All of the entries need to be printed again exactly; pictures are the only thing to omit.

**Plain-text engineering files:**
[Start of section]

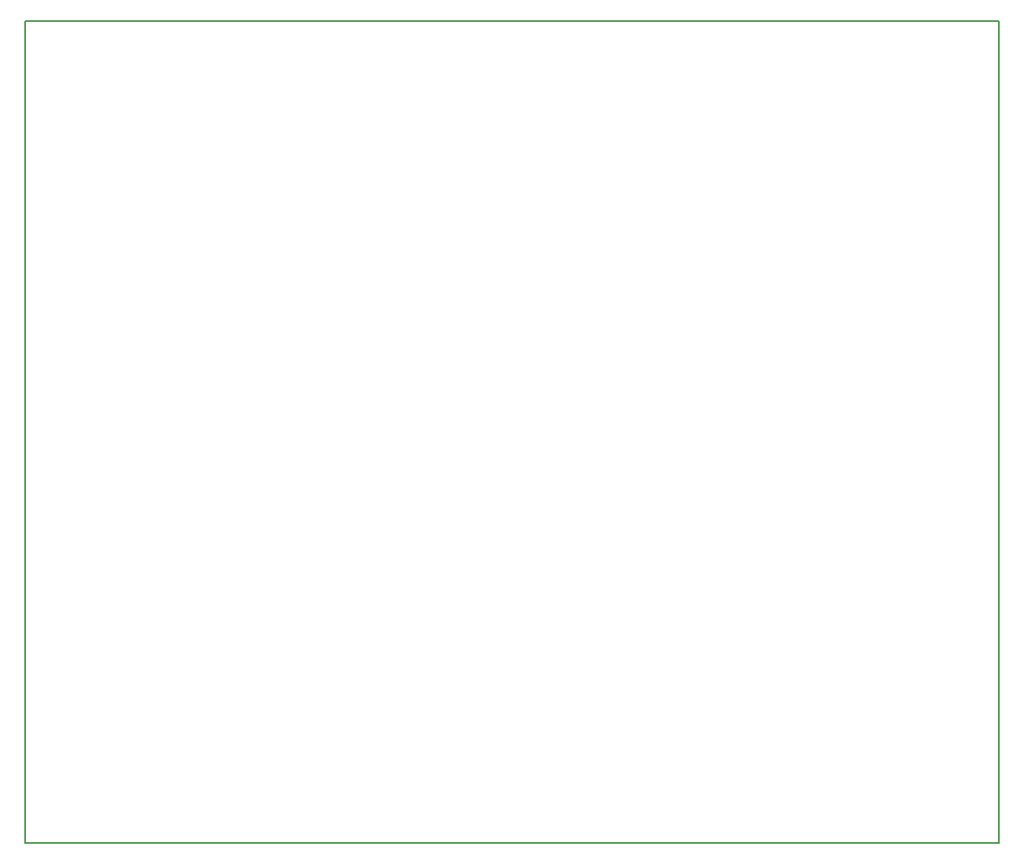
<source format=gbr>
G04 #@! TF.FileFunction,Profile,NP*
%FSLAX46Y46*%
G04 Gerber Fmt 4.6, Leading zero omitted, Abs format (unit mm)*
G04 Created by KiCad (PCBNEW 4.0.7-e2-6376~58~ubuntu16.04.1) date Tue Dec 12 15:57:28 2017*
%MOMM*%
%LPD*%
G01*
G04 APERTURE LIST*
%ADD10C,0.100000*%
%ADD11C,0.150000*%
G04 APERTURE END LIST*
D10*
D11*
X88600000Y-129500000D02*
X88600000Y-43600000D01*
X190400000Y-129500000D02*
X88600000Y-129500000D01*
X190400000Y-43600000D02*
X190400000Y-129500000D01*
X88600000Y-43600000D02*
X190400000Y-43600000D01*
M02*

</source>
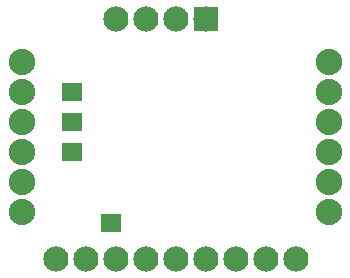
<source format=gts>
G04 MADE WITH FRITZING*
G04 WWW.FRITZING.ORG*
G04 DOUBLE SIDED*
G04 HOLES PLATED*
G04 CONTOUR ON CENTER OF CONTOUR VECTOR*
%ASAXBY*%
%FSLAX23Y23*%
%MOIN*%
%OFA0B0*%
%SFA1.0B1.0*%
%ADD10C,0.084000*%
%ADD11C,0.088000*%
%ADD12R,0.084000X0.084000*%
%ADD13R,0.035000X0.060000*%
%LNMASK1*%
G90*
G70*
G54D10*
X704Y888D03*
X604Y888D03*
X504Y888D03*
X404Y888D03*
X204Y88D03*
X304Y88D03*
X404Y88D03*
X504Y88D03*
X604Y88D03*
X704Y88D03*
X804Y88D03*
X904Y88D03*
X1004Y88D03*
G54D11*
X89Y743D03*
X89Y643D03*
X89Y543D03*
X89Y443D03*
X89Y343D03*
X89Y243D03*
X1113Y743D03*
X1113Y643D03*
X1113Y543D03*
X1113Y443D03*
X1113Y343D03*
X1113Y243D03*
G54D12*
X704Y888D03*
G54D13*
X372Y207D03*
X404Y207D03*
X274Y443D03*
X242Y443D03*
X274Y545D03*
X242Y545D03*
X274Y644D03*
X242Y644D03*
G04 End of Mask1*
M02*
</source>
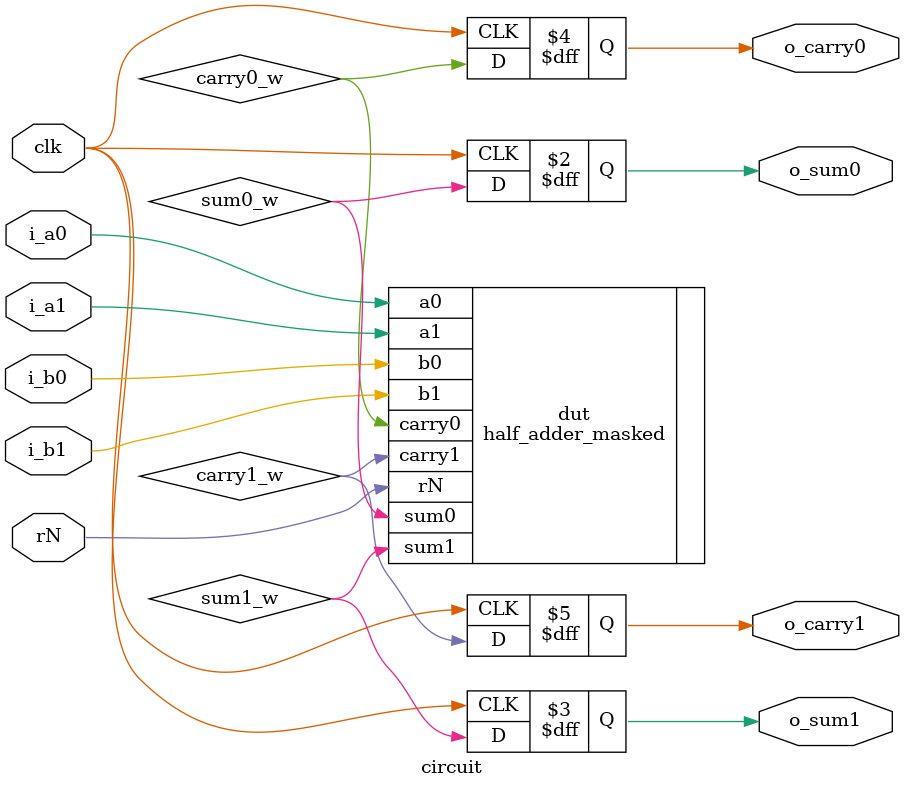
<source format=v>
module circuit (
    input  wire clk,

    input  wire i_a0,
    input  wire i_a1,
    input  wire i_b0,
    input  wire i_b1,
    input  wire rN,

    output reg  o_sum0,
    output reg  o_sum1,
    output reg  o_carry0,
    output reg  o_carry1
);

    wire sum0_w, sum1_w;
    wire carry0_w, carry1_w;

    half_adder_masked dut (
        .a0(i_a0),
        .a1(i_a1),
        .b0(i_b0),
        .b1(i_b1),
        .rN(rN),
        .sum0(sum0_w),
        .sum1(sum1_w),
        .carry0(carry0_w),
        .carry1(carry1_w)
    );

    // Register outputs (required for PROLEAD)
    always @(posedge clk) begin
        o_sum0   <= sum0_w;
        o_sum1   <= sum1_w;
        o_carry0 <= carry0_w;
        o_carry1 <= carry1_w;
    end

endmodule

</source>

[End of section]

**RESPONSE AREA:**
<source format=gbr>
G04 #@! TF.FileFunction,Profile,NP*
%FSLAX46Y46*%
G04 Gerber Fmt 4.6, Leading zero omitted, Abs format (unit mm)*
G04 Created by KiCad (PCBNEW 4.0.7-e2-6376~58~ubuntu16.04.1) date Tue Dec 12 15:57:28 2017*
%MOMM*%
%LPD*%
G01*
G04 APERTURE LIST*
%ADD10C,0.100000*%
%ADD11C,0.150000*%
G04 APERTURE END LIST*
D10*
D11*
X88600000Y-129500000D02*
X88600000Y-43600000D01*
X190400000Y-129500000D02*
X88600000Y-129500000D01*
X190400000Y-43600000D02*
X190400000Y-129500000D01*
X88600000Y-43600000D02*
X190400000Y-43600000D01*
M02*

</source>
<source format=gts>
G04 MADE WITH FRITZING*
G04 WWW.FRITZING.ORG*
G04 DOUBLE SIDED*
G04 HOLES PLATED*
G04 CONTOUR ON CENTER OF CONTOUR VECTOR*
%ASAXBY*%
%FSLAX23Y23*%
%MOIN*%
%OFA0B0*%
%SFA1.0B1.0*%
%ADD10C,0.084000*%
%ADD11C,0.088000*%
%ADD12R,0.084000X0.084000*%
%ADD13R,0.035000X0.060000*%
%LNMASK1*%
G90*
G70*
G54D10*
X704Y888D03*
X604Y888D03*
X504Y888D03*
X404Y888D03*
X204Y88D03*
X304Y88D03*
X404Y88D03*
X504Y88D03*
X604Y88D03*
X704Y88D03*
X804Y88D03*
X904Y88D03*
X1004Y88D03*
G54D11*
X89Y743D03*
X89Y643D03*
X89Y543D03*
X89Y443D03*
X89Y343D03*
X89Y243D03*
X1113Y743D03*
X1113Y643D03*
X1113Y543D03*
X1113Y443D03*
X1113Y343D03*
X1113Y243D03*
G54D12*
X704Y888D03*
G54D13*
X372Y207D03*
X404Y207D03*
X274Y443D03*
X242Y443D03*
X274Y545D03*
X242Y545D03*
X274Y644D03*
X242Y644D03*
G04 End of Mask1*
M02*
</source>
<source format=v>
module circuit (
    input  wire clk,

    input  wire i_a0,
    input  wire i_a1,
    input  wire i_b0,
    input  wire i_b1,
    input  wire rN,

    output reg  o_sum0,
    output reg  o_sum1,
    output reg  o_carry0,
    output reg  o_carry1
);

    wire sum0_w, sum1_w;
    wire carry0_w, carry1_w;

    half_adder_masked dut (
        .a0(i_a0),
        .a1(i_a1),
        .b0(i_b0),
        .b1(i_b1),
        .rN(rN),
        .sum0(sum0_w),
        .sum1(sum1_w),
        .carry0(carry0_w),
        .carry1(carry1_w)
    );

    // Register outputs (required for PROLEAD)
    always @(posedge clk) begin
        o_sum0   <= sum0_w;
        o_sum1   <= sum1_w;
        o_carry0 <= carry0_w;
        o_carry1 <= carry1_w;
    end

endmodule

</source>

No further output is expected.